Drei Millionen Euro für 40 Projekte gegen Rechts

Die Berliner AfD fordert einen "Subventionsstopp" für durch das Land geförderte Projekte gegen Rechtsextremismus. Wie aus der Antwort der Senatsjustizverwaltung auf mehrere Anfragen des Abgeordneten Ronald Gläser hervorgeht, wurden rund 40 solcher Projekte im vergangenen Jahr mit knapp drei Millionen Euro gefördert. Mehr als eine Million Euro ging dabei an die Opferberatung "ReachOut" sowie die Mobile Beratung gegen Rechtsextremismus.

Die AfD bemängelt dabei fehlende Transparenz. So seien bei ReachOut offiziell acht Mitarbeiter angestellt, nur zwei davon aber auf der Website angeführt. "Wir haben die Befürchtung, dass ein Teil der Mitglieder aus der linksradikalen Szene stammt", so Gläser. Zweifel seien auch bei dem mit 60.000 Euro geförderten Verein "Inssam" angebracht, da diesem eine Nähe zur Muslimbruderschaft nachgesagt werde. Sämtliche Projekte müssten eingestellt werden.

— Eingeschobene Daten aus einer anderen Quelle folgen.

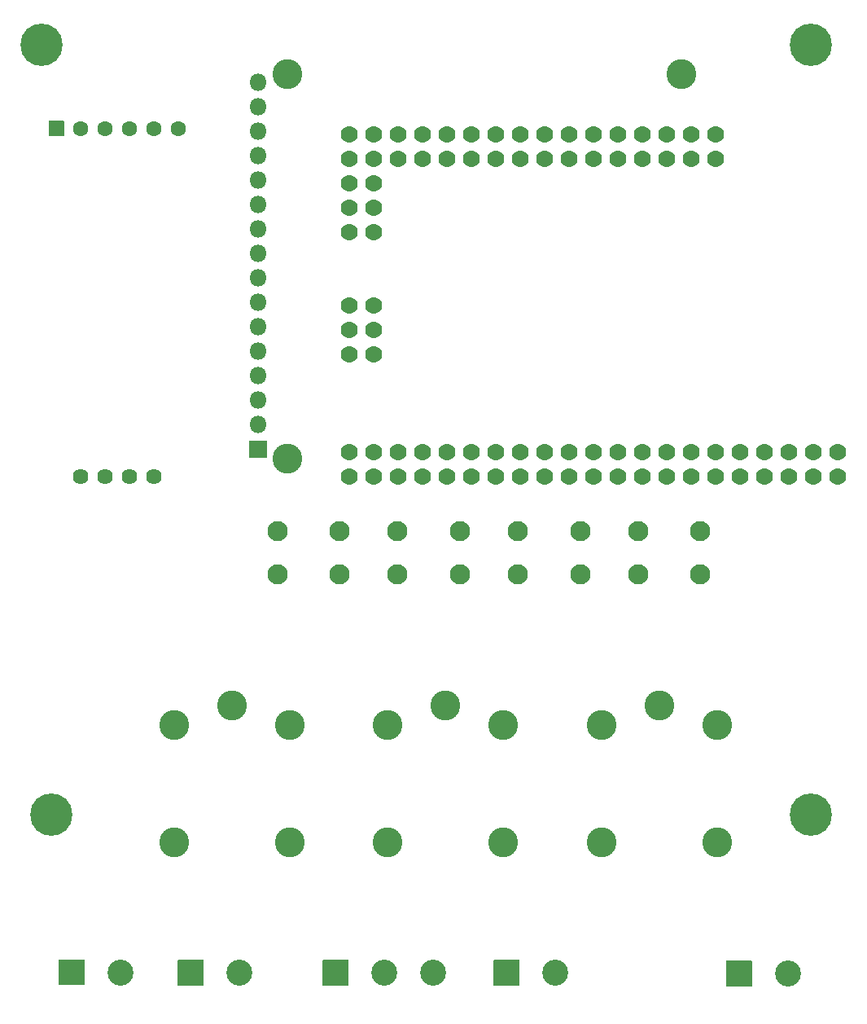
<source format=gbr>
%TF.GenerationSoftware,KiCad,Pcbnew,5.1.10*%
%TF.CreationDate,2022-03-18T21:46:21+01:00*%
%TF.ProjectId,ChickenDoor_V1,43686963-6b65-46e4-946f-6f725f56312e,V1*%
%TF.SameCoordinates,Original*%
%TF.FileFunction,Soldermask,Bot*%
%TF.FilePolarity,Negative*%
%FSLAX46Y46*%
G04 Gerber Fmt 4.6, Leading zero omitted, Abs format (unit mm)*
G04 Created by KiCad (PCBNEW 5.1.10) date 2022-03-18 21:46:21*
%MOMM*%
%LPD*%
G01*
G04 APERTURE LIST*
%ADD10C,3.100000*%
%ADD11O,1.800000X1.800000*%
%ADD12C,2.700000*%
%ADD13C,1.776400*%
%ADD14C,1.624000*%
%ADD15C,1.608000*%
%ADD16C,4.400000*%
%ADD17C,2.100000*%
G04 APERTURE END LIST*
D10*
%TO.C,J6*%
X121500000Y-68000000D03*
X80500000Y-68000000D03*
X80500000Y-108000000D03*
D11*
X77500000Y-68900000D03*
X77500000Y-71440000D03*
X77500000Y-73980000D03*
X77500000Y-76520000D03*
X77500000Y-79060000D03*
X77500000Y-81600000D03*
X77500000Y-84140000D03*
X77500000Y-86680000D03*
X77500000Y-89220000D03*
X77500000Y-91760000D03*
X77500000Y-94300000D03*
X77500000Y-96840000D03*
X77500000Y-99380000D03*
X77500000Y-101920000D03*
X77500000Y-104460000D03*
G36*
G01*
X78400000Y-106150000D02*
X78400000Y-107850000D01*
G75*
G02*
X78350000Y-107900000I-50000J0D01*
G01*
X76650000Y-107900000D01*
G75*
G02*
X76600000Y-107850000I0J50000D01*
G01*
X76600000Y-106150000D01*
G75*
G02*
X76650000Y-106100000I50000J0D01*
G01*
X78350000Y-106100000D01*
G75*
G02*
X78400000Y-106150000I0J-50000D01*
G01*
G37*
%TD*%
D12*
%TO.C,J7*%
X132580000Y-161500000D03*
G36*
G01*
X126150000Y-162800000D02*
X126150000Y-160200000D01*
G75*
G02*
X126200000Y-160150000I50000J0D01*
G01*
X128800000Y-160150000D01*
G75*
G02*
X128850000Y-160200000I0J-50000D01*
G01*
X128850000Y-162800000D01*
G75*
G02*
X128800000Y-162850000I-50000J0D01*
G01*
X126200000Y-162850000D01*
G75*
G02*
X126150000Y-162800000I0J50000D01*
G01*
G37*
%TD*%
%TO.C,J4*%
X75565000Y-161410000D03*
G36*
G01*
X69135000Y-162710000D02*
X69135000Y-160110000D01*
G75*
G02*
X69185000Y-160060000I50000J0D01*
G01*
X71785000Y-160060000D01*
G75*
G02*
X71835000Y-160110000I0J-50000D01*
G01*
X71835000Y-162710000D01*
G75*
G02*
X71785000Y-162760000I-50000J0D01*
G01*
X69185000Y-162760000D01*
G75*
G02*
X69135000Y-162710000I0J50000D01*
G01*
G37*
%TD*%
%TO.C,J3*%
X63180000Y-161360000D03*
G36*
G01*
X56750000Y-162660000D02*
X56750000Y-160060000D01*
G75*
G02*
X56800000Y-160010000I50000J0D01*
G01*
X59400000Y-160010000D01*
G75*
G02*
X59450000Y-160060000I0J-50000D01*
G01*
X59450000Y-162660000D01*
G75*
G02*
X59400000Y-162710000I-50000J0D01*
G01*
X56800000Y-162710000D01*
G75*
G02*
X56750000Y-162660000I0J50000D01*
G01*
G37*
%TD*%
%TO.C,J2*%
X108420000Y-161410000D03*
G36*
G01*
X101990000Y-162710000D02*
X101990000Y-160110000D01*
G75*
G02*
X102040000Y-160060000I50000J0D01*
G01*
X104640000Y-160060000D01*
G75*
G02*
X104690000Y-160110000I0J-50000D01*
G01*
X104690000Y-162710000D01*
G75*
G02*
X104640000Y-162760000I-50000J0D01*
G01*
X102040000Y-162760000D01*
G75*
G02*
X101990000Y-162710000I0J50000D01*
G01*
G37*
%TD*%
%TO.C,J1*%
X95720000Y-161410000D03*
X90640000Y-161410000D03*
G36*
G01*
X84210000Y-162710000D02*
X84210000Y-160110000D01*
G75*
G02*
X84260000Y-160060000I50000J0D01*
G01*
X86860000Y-160060000D01*
G75*
G02*
X86910000Y-160110000I0J-50000D01*
G01*
X86910000Y-162710000D01*
G75*
G02*
X86860000Y-162760000I-50000J0D01*
G01*
X84260000Y-162760000D01*
G75*
G02*
X84210000Y-162710000I0J50000D01*
G01*
G37*
%TD*%
D13*
%TO.C,U1*%
X86995000Y-94615000D03*
X86995000Y-92075000D03*
X89535000Y-92075000D03*
X89535000Y-94615000D03*
X86995000Y-97155000D03*
X89535000Y-97155000D03*
X89535000Y-84455000D03*
X86995000Y-84455000D03*
X86995000Y-81915000D03*
X89535000Y-81915000D03*
X89535000Y-79375000D03*
X86995000Y-79375000D03*
X86995000Y-76835000D03*
X86995000Y-74295000D03*
X89535000Y-76835000D03*
X89535000Y-74295000D03*
X92075000Y-76835000D03*
X92075000Y-74295000D03*
X94615000Y-76835000D03*
X94615000Y-74295000D03*
X97155000Y-76835000D03*
X97155000Y-74295000D03*
X99695000Y-76835000D03*
X99695000Y-74295000D03*
X102235000Y-76835000D03*
X102235000Y-74295000D03*
X104775000Y-76835000D03*
X104775000Y-74295000D03*
X107315000Y-76835000D03*
X107315000Y-74295000D03*
X109855000Y-76835000D03*
X109855000Y-74295000D03*
X112395000Y-76835000D03*
X112395000Y-74295000D03*
X114935000Y-76835000D03*
X114935000Y-74295000D03*
X117475000Y-76835000D03*
X117475000Y-74295000D03*
X120015000Y-74295000D03*
X120015000Y-76835000D03*
X122555000Y-76835000D03*
X122555000Y-74295000D03*
X125095000Y-74295000D03*
X125095000Y-76835000D03*
X97155000Y-107315000D03*
X94615000Y-107315000D03*
X92075000Y-107315000D03*
X89535000Y-107315000D03*
X86995000Y-107315000D03*
X86995000Y-109855000D03*
X89535000Y-109855000D03*
X92075000Y-109855000D03*
X94615000Y-109855000D03*
X97155000Y-109855000D03*
X99695000Y-107315000D03*
X102235000Y-107315000D03*
X104775000Y-107315000D03*
X107315000Y-107315000D03*
X109855000Y-107315000D03*
X112395000Y-107315000D03*
X114935000Y-107315000D03*
X117475000Y-107315000D03*
X120015000Y-107315000D03*
X122555000Y-107315000D03*
X99695000Y-109855000D03*
X102235000Y-109855000D03*
X104775000Y-109855000D03*
X107315000Y-109855000D03*
X109855000Y-109855000D03*
X112395000Y-109855000D03*
X114935000Y-109855000D03*
X117475000Y-109855000D03*
X120015000Y-109855000D03*
X122555000Y-109855000D03*
X125095000Y-109855000D03*
X125095000Y-107315000D03*
X127635000Y-107315000D03*
X127635000Y-109855000D03*
X130175000Y-109855000D03*
X130175000Y-107315000D03*
X132715000Y-107315000D03*
X132715000Y-109855000D03*
X135255000Y-109855000D03*
X135255000Y-107315000D03*
X137795000Y-109855000D03*
X137795000Y-107315000D03*
%TD*%
D14*
%TO.C,U2*%
X66675000Y-109855000D03*
X64135000Y-109855000D03*
X61595000Y-109855000D03*
X59055000Y-109855000D03*
D15*
X69215000Y-73660000D03*
X66675000Y-73660000D03*
X64135000Y-73660000D03*
X61595000Y-73660000D03*
X59055000Y-73660000D03*
G36*
G01*
X55761000Y-72856000D02*
X57269000Y-72856000D01*
G75*
G02*
X57319000Y-72906000I0J-50000D01*
G01*
X57319000Y-74414000D01*
G75*
G02*
X57269000Y-74464000I-50000J0D01*
G01*
X55761000Y-74464000D01*
G75*
G02*
X55711000Y-74414000I0J50000D01*
G01*
X55711000Y-72906000D01*
G75*
G02*
X55761000Y-72856000I50000J0D01*
G01*
G37*
%TD*%
D16*
%TO.C,H4*%
X56000000Y-145000000D03*
%TD*%
%TO.C,H3*%
X135000000Y-145000000D03*
%TD*%
%TO.C,H2*%
X135000000Y-65000000D03*
%TD*%
%TO.C,H1*%
X55000000Y-65000000D03*
%TD*%
D10*
%TO.C,K3*%
X119215000Y-133660000D03*
X125215000Y-135660000D03*
X125215000Y-147860000D03*
X113215000Y-147860000D03*
X113215000Y-135660000D03*
%TD*%
%TO.C,K2*%
X96990000Y-133660000D03*
X102990000Y-135660000D03*
X102990000Y-147860000D03*
X90990000Y-147860000D03*
X90990000Y-135660000D03*
%TD*%
%TO.C,K1*%
X74765000Y-133660000D03*
X80765000Y-135660000D03*
X80765000Y-147860000D03*
X68765000Y-147860000D03*
X68765000Y-135660000D03*
%TD*%
D17*
%TO.C,SW4*%
X117000000Y-120000000D03*
X117000000Y-115500000D03*
X123500000Y-120000000D03*
X123500000Y-115500000D03*
%TD*%
%TO.C,SW3*%
X104500000Y-120000000D03*
X104500000Y-115500000D03*
X111000000Y-120000000D03*
X111000000Y-115500000D03*
%TD*%
%TO.C,SW2*%
X92000000Y-119985000D03*
X92000000Y-115485000D03*
X98500000Y-119985000D03*
X98500000Y-115485000D03*
%TD*%
%TO.C,SW1*%
X79500000Y-120000000D03*
X79500000Y-115500000D03*
X86000000Y-120000000D03*
X86000000Y-115500000D03*
%TD*%
M02*

</source>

Unverständlich ist für die AfD auch, warum keine Projekte gegen Linksextremismus gefördert werden. Im vergangenen Jahr verzeichnete die Polizei einen Anstieg der links motivierten Straftaten um 16 Prozent auf 1226, während die rechts motivierten um fünf Prozent auf 1588 sanken. Dabei waren die Zahl der von der Polizei als Gewaltdelikte geführten Fälle aus dem linken Spektrum mit 379 mehr als doppelt so hoch. "Wir wollen nicht, dass Geld für Klientelzwecke verschwendet wird", so Gläser.

Laut Senatsjustizverwaltung werden Projekte gegen Linkstextremismus nicht gefördert, da die Angebote Kinder und Jugendliche ermutigen sollen, sich gleichermaßen gegen jede Form von Links- und Rechtsextremismus einzusetzen. Darüber hinaus seien spezielle Projekte gegen Linksextremismus, die über die Demokratieförderung hinausgingen, auch nicht bekannt, sagt der Grünen-Abgeordnete Benedikt Lux.